Mohd Zahir said SWCorp is collaborating with non-governmental organisations (NGOs) and waste management concessionaire Alam Flora Sdn Bhd to compost food waste into fertiliser using its anaerobic digestion plant located at its innovative recycling facility in Precinct 5, Putrajaya.
“The anaerobic digestor can fit up to 50 kilogrammes of food waste and we are encouraging residents from surrounding areas to make use of this facility,” he said.
Meanwhile, to cut food waste Yayasan Food Bank Malaysia chief executive officer Ab Wahab Long said it is working together with several other NGOs and supermarkets to collect surplus unsold food and channel it to needy people residing in People’s Housing Project (PPR) flats and welfare homes, as well as the homeless community.
They are able to collect more than 1,000 kilogrammes of food a day from hotels, supermarkets, wholesale markets and food manufacturing factories located in the Klang Valley, he said.
“Wholesale markets, for example, tend to dispose of lots of unsold vegetables, fruits and raw food that are still in good condition.
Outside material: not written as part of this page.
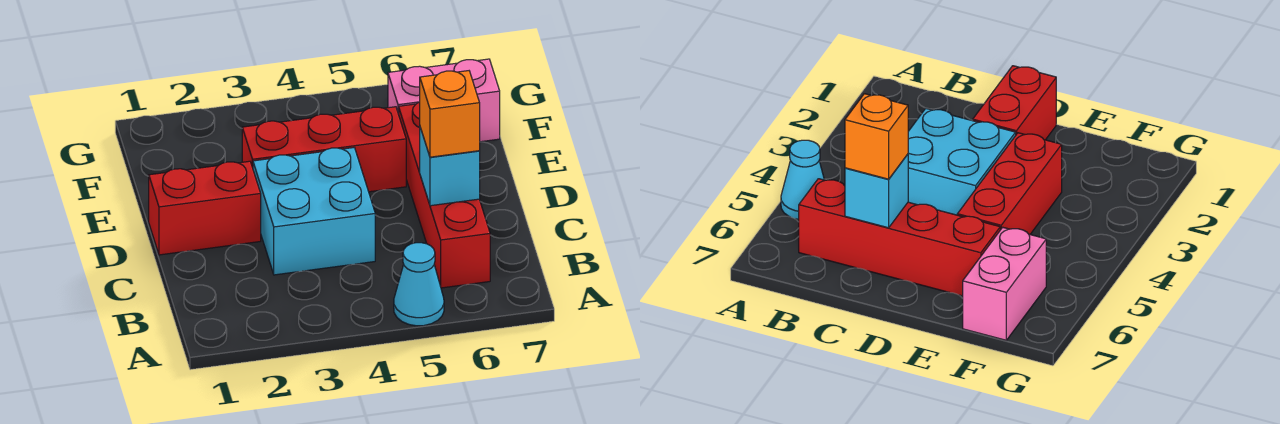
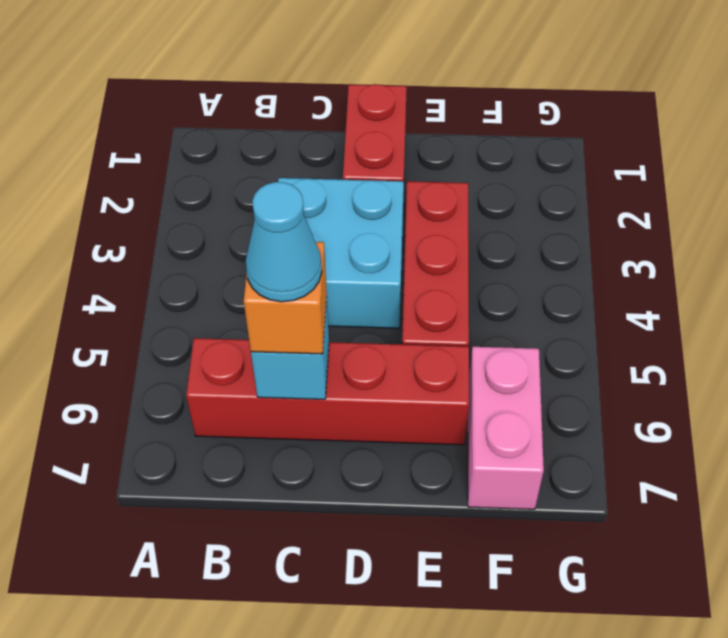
cyan cone A5 level 1 -> cyan cone C6 level 4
We go to such places to ‘save’ the foodstuff from the landfill,” he said, adding that during the MCO period they also collected dry foodstuff and other edible items nearing their expiry dates for distribution to university students who were stranded on their campus.
Their noble efforts are also good for the environment as less solid waste at disposal sites means lower emissions of greenhouse gases.
Ab Wahab said his organisation, which was established in January 2019, has proposed to the government that a National Foodbank Month be introduced to create more awareness among the people on the ills of food wastage.
He said to date, Yayasan Food Bank Malaysia has distributed surplus unsold food to 622,726 households and 77,251 students from 195 universities.